A lack of transparency about training data also raises serious issues related to data bias, says Meredith Broussard, a data journalist who researches artificial intelligence at New York University. “We all know there is wonderful stuff on the Internet, and there is extremely toxic material on the Internet,” she says. Data sets such as Common Crawl, for instance, include white supremacist websites and hate speech. Even less extreme sources of data contain content that promotes stereotypes. Plus, there’s a lot of pornography online. As a result, Broussard points out, AI image generators tend to produce sexualized images of women. “It’s bias in, bias out,” she says.
Bender echoes this concern and points out that the bias goes even deeper—down to who can post content to the Internet in the first place. “That is going to skew wealthy, skew Western, skew towards certain age groups, and so on,” she says. Online harassment compounds the problem by forcing marginalized groups out of some online spaces, Bender adds. This means data scraped from the Internet fail to represent the full diversity of the real world.
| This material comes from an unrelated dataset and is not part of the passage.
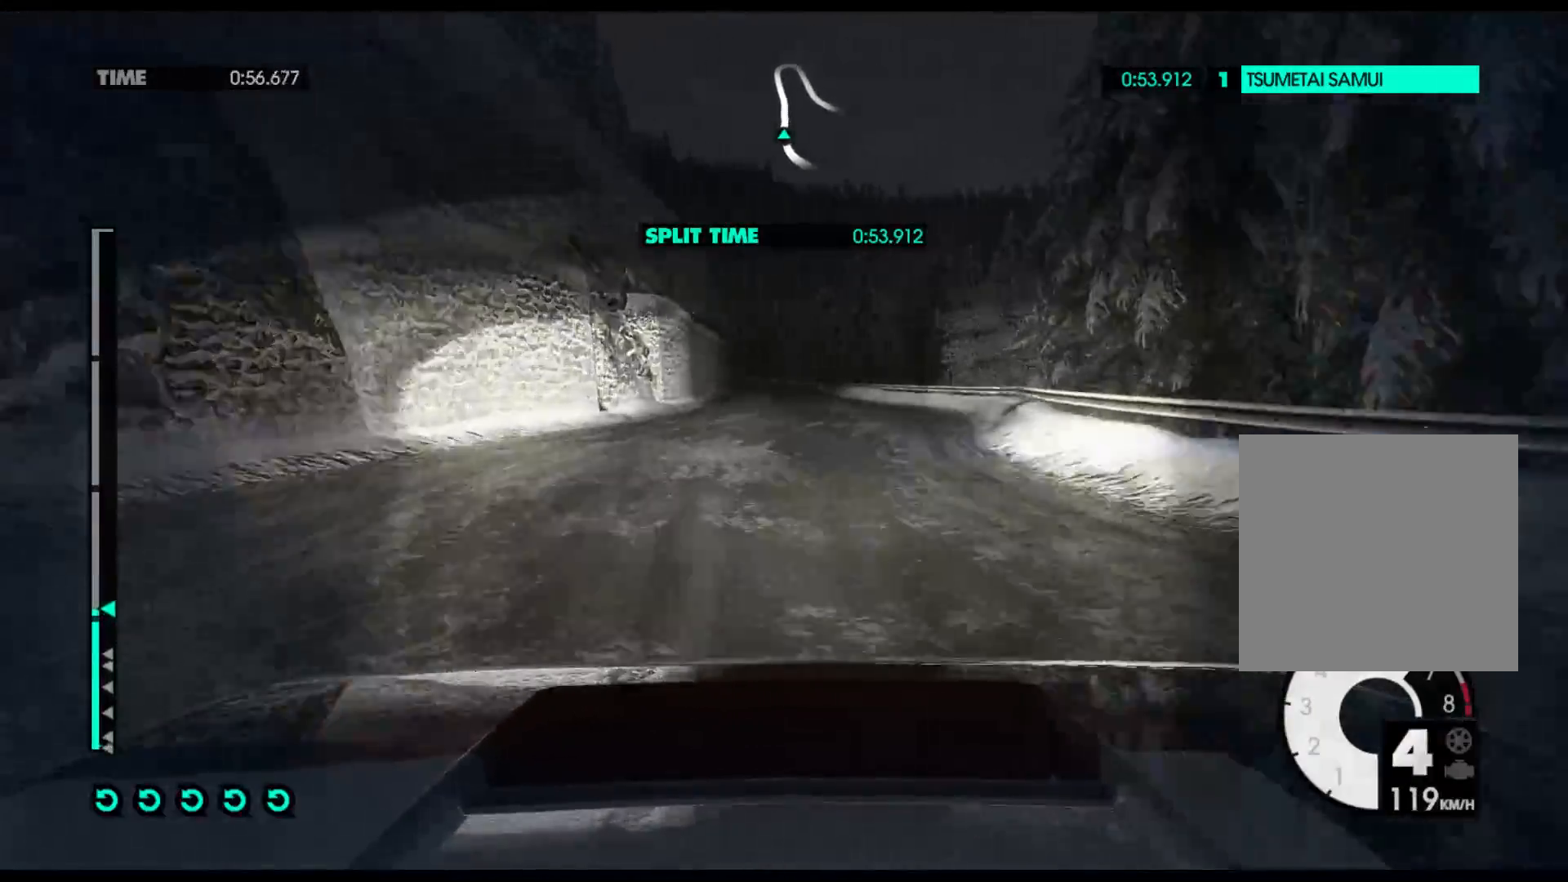
{"buttons": ["R2"], "left_stick": "right", "right_stick": "center", "events": [[183, "left_stick", "center"], [400, "left_stick", "right"]]}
It’s hard to understand the value and appropriate application of a technology so steeped in skewed information, Bender says, especially if companies aren’t forthright about potential sources of bias.
How can you protect your data from AI?
Unfortunately, there are currently very few options for meaningfully keeping data out of the maws of AI models. Zhao and his colleagues have developed a tool called Glaze, which can be used to make images effectively unreadable to AI models. But the researchers have only been able to test its efficacy with a subset of AI image generators, and its uses are limited. For one thing, it can only protect images that haven’t previously been posted online. Anything else may have already been vacuumed up into Web scrapes and training data sets. As for text, no such similar tool exists.
Website owners can insert digital flags telling Web crawlers and scrapers to not collect site data, Zhao says. It’s up to the scraper developer, however, to opt to abide by these notices.
In California and a handful of other states, recently passed digital privacy laws give consumers the right to request that companies delete their data. In the European Union, too, people have the right to data deletion. So far, however, AI companies have pushed back on such requests by claiming the provenance of the data can’t be proven—or by ignoring the requests altogether—says Jennifer King, a privacy and data researcher at Stanford University.
Even if companies respect such requests and remove your information from a training set, there’s no clear strategy for getting an AI model to unlearn what it has previously absorbed, Zhao says. To truly pull all the copyrighted or potentially sensitive information out of these AI models, one would have to effectively retrain the AI from scratch, which can cost up to tens of millions of dollars, Dodge says.
Currently there are no significant AI policies or legal rulings that would require tech companies to take such actions—and that means they have no incentive to go back to the drawing board.